▶ **Given information**:
-- -- --

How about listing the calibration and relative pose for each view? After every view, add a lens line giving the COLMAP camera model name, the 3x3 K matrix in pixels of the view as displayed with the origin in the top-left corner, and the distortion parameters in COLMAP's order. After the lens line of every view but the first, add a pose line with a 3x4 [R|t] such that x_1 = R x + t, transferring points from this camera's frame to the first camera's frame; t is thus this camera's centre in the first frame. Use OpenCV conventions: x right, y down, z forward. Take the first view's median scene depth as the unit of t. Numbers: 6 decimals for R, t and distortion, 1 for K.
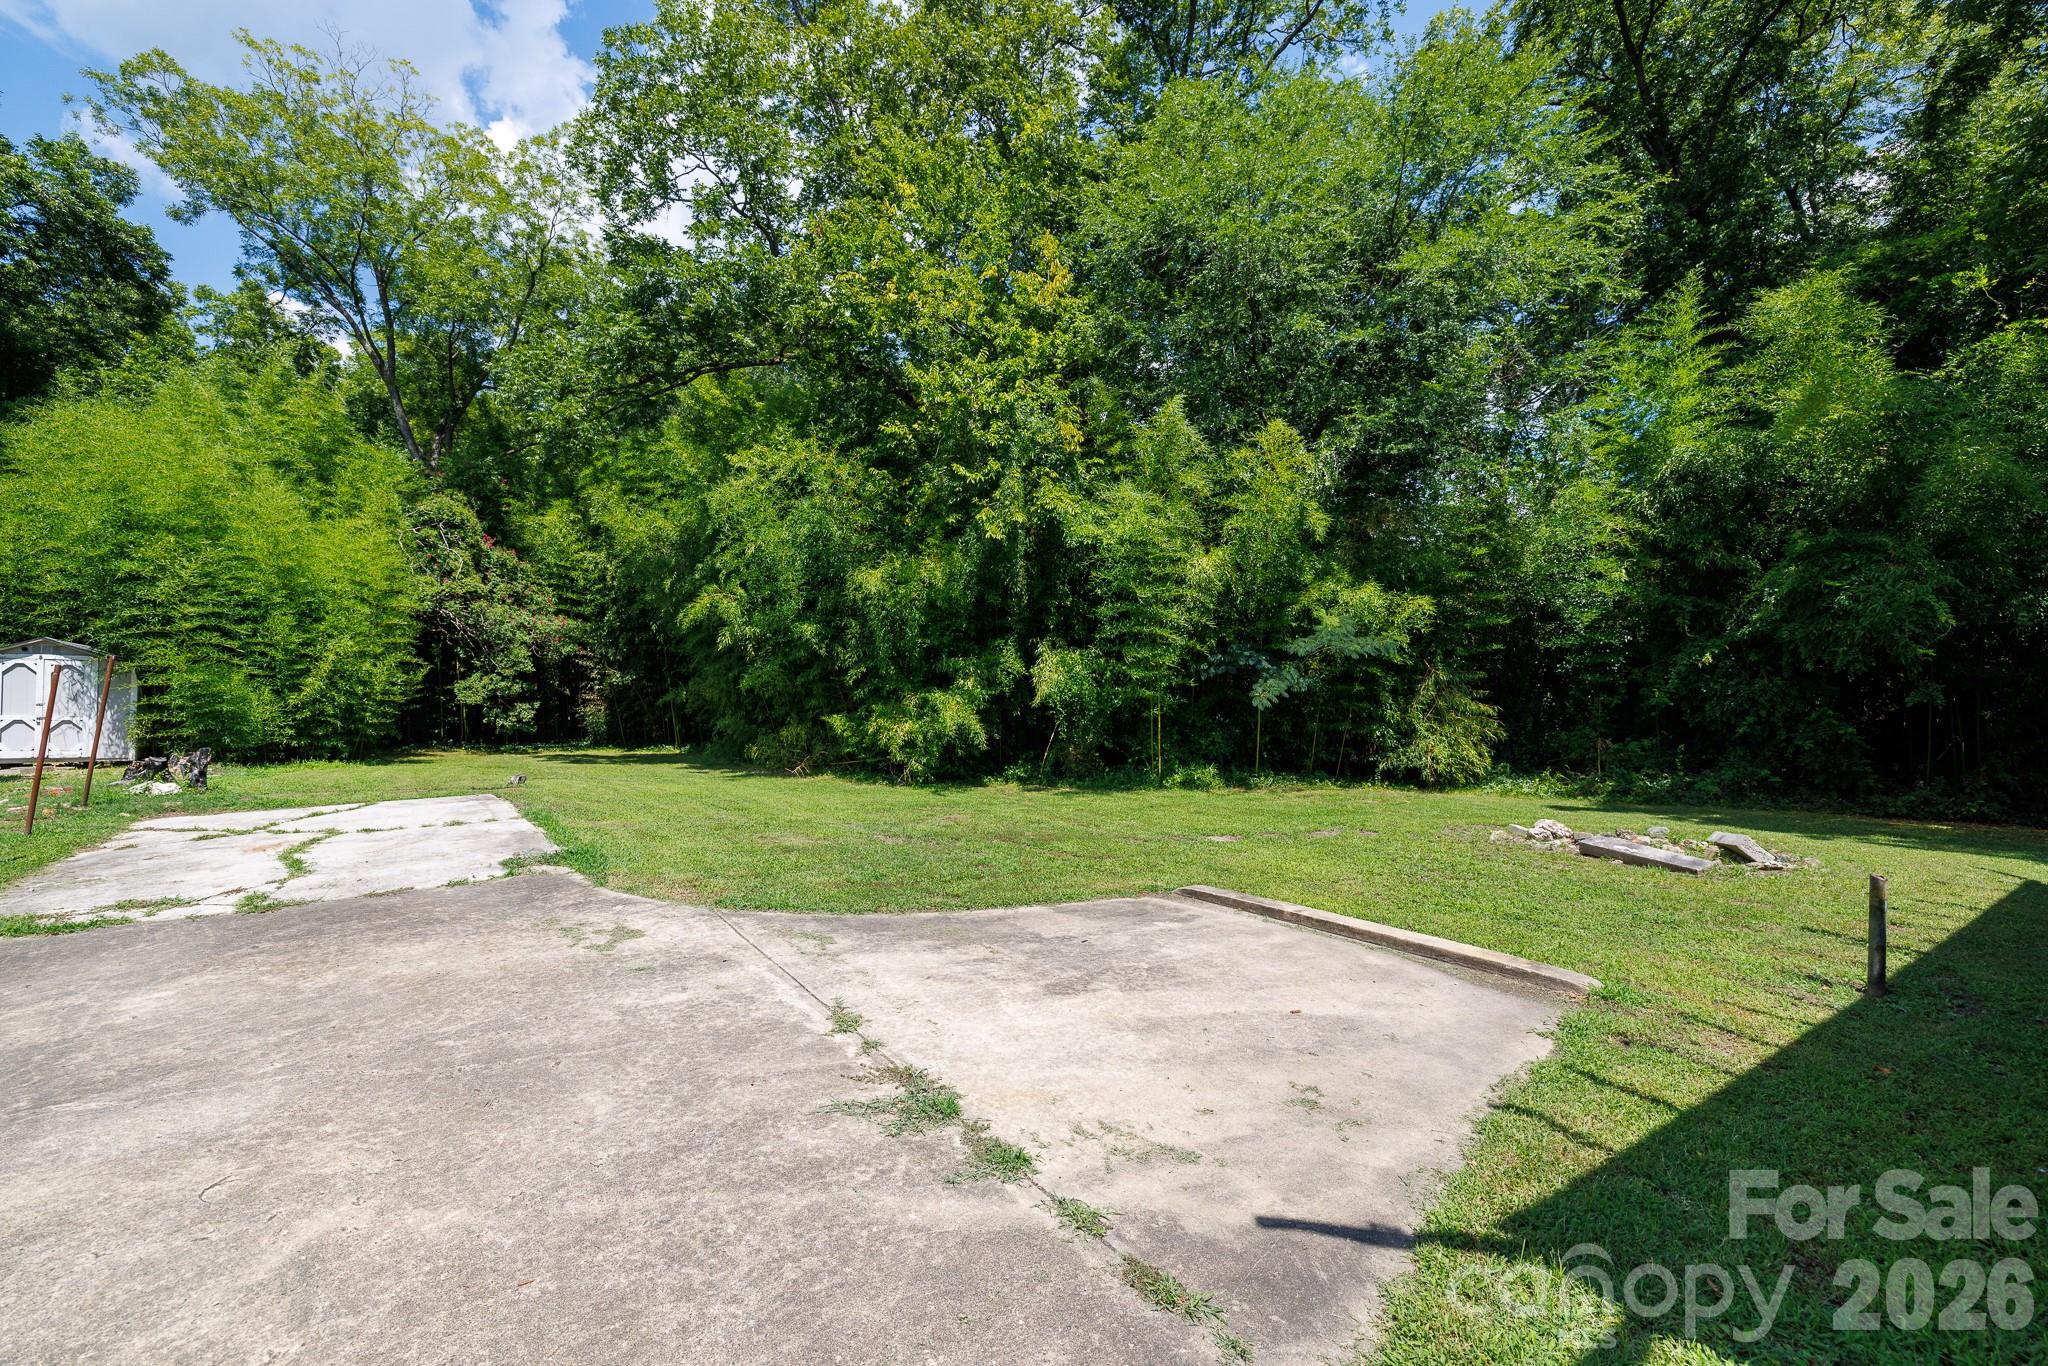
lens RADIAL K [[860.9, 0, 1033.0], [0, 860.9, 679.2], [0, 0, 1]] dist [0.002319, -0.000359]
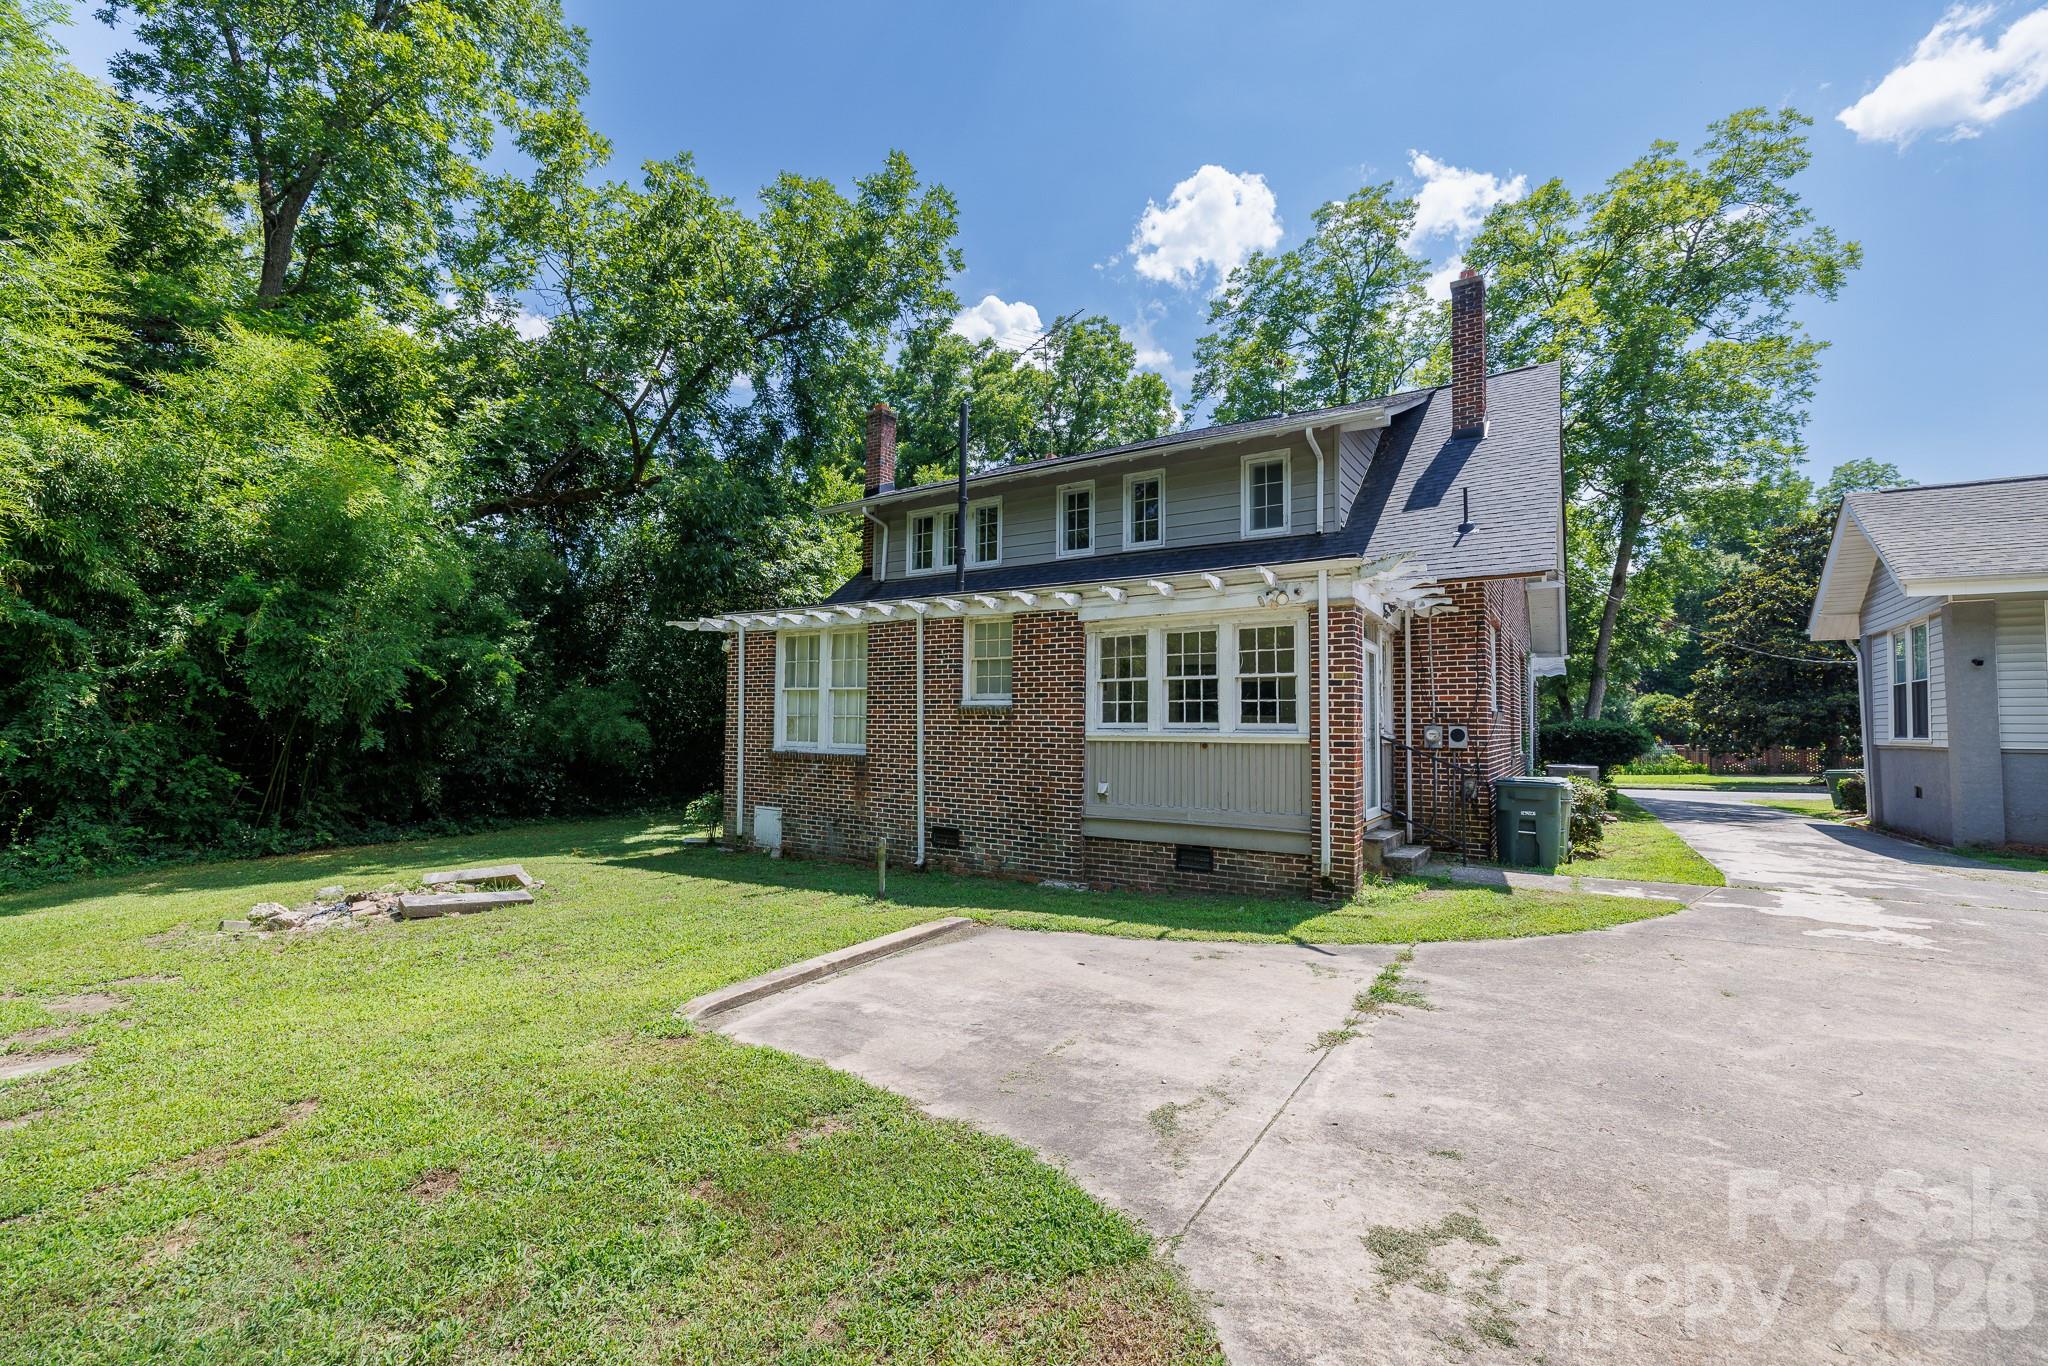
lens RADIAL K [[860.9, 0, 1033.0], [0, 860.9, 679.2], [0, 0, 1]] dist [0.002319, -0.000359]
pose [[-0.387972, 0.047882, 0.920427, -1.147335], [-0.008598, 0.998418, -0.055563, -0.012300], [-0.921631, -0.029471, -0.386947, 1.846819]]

-- -- --

▶ **Task to carry out**: Rewrite these lines with "calibration" changed to "intrinsic parameters" and everything else left the same. Leave the pictures out.

▶ **Response to this task**:
How about listing the intrinsic parameters and relative pose for each view? After every view, add a lens line giving the COLMAP camera model name, the 3x3 K matrix in pixels of the view as displayed with the origin in the top-left corner, and the distortion parameters in COLMAP's order. After the lens line of every view but the first, add a pose line with a 3x4 [R|t] such that x_1 = R x + t, transferring points from this camera's frame to the first camera's frame; t is thus this camera's centre in the first frame. Use OpenCV conventions: x right, y down, z forward. Take the first view's median scene depth as the unit of t. Numbers: 6 decimals for R, t and distortion, 1 for K.
lens RADIAL K [[860.9, 0, 1033.0], [0, 860.9, 679.2], [0, 0, 1]] dist [0.002319, -0.000359]
lens RADIAL K [[860.9, 0, 1033.0], [0, 860.9, 679.2], [0, 0, 1]] dist [0.002319, -0.000359]
pose [[-0.387972, 0.047882, 0.920427, -1.147335], [-0.008598, 0.998418, -0.055563, -0.012300], [-0.921631, -0.029471, -0.386947, 1.846819]]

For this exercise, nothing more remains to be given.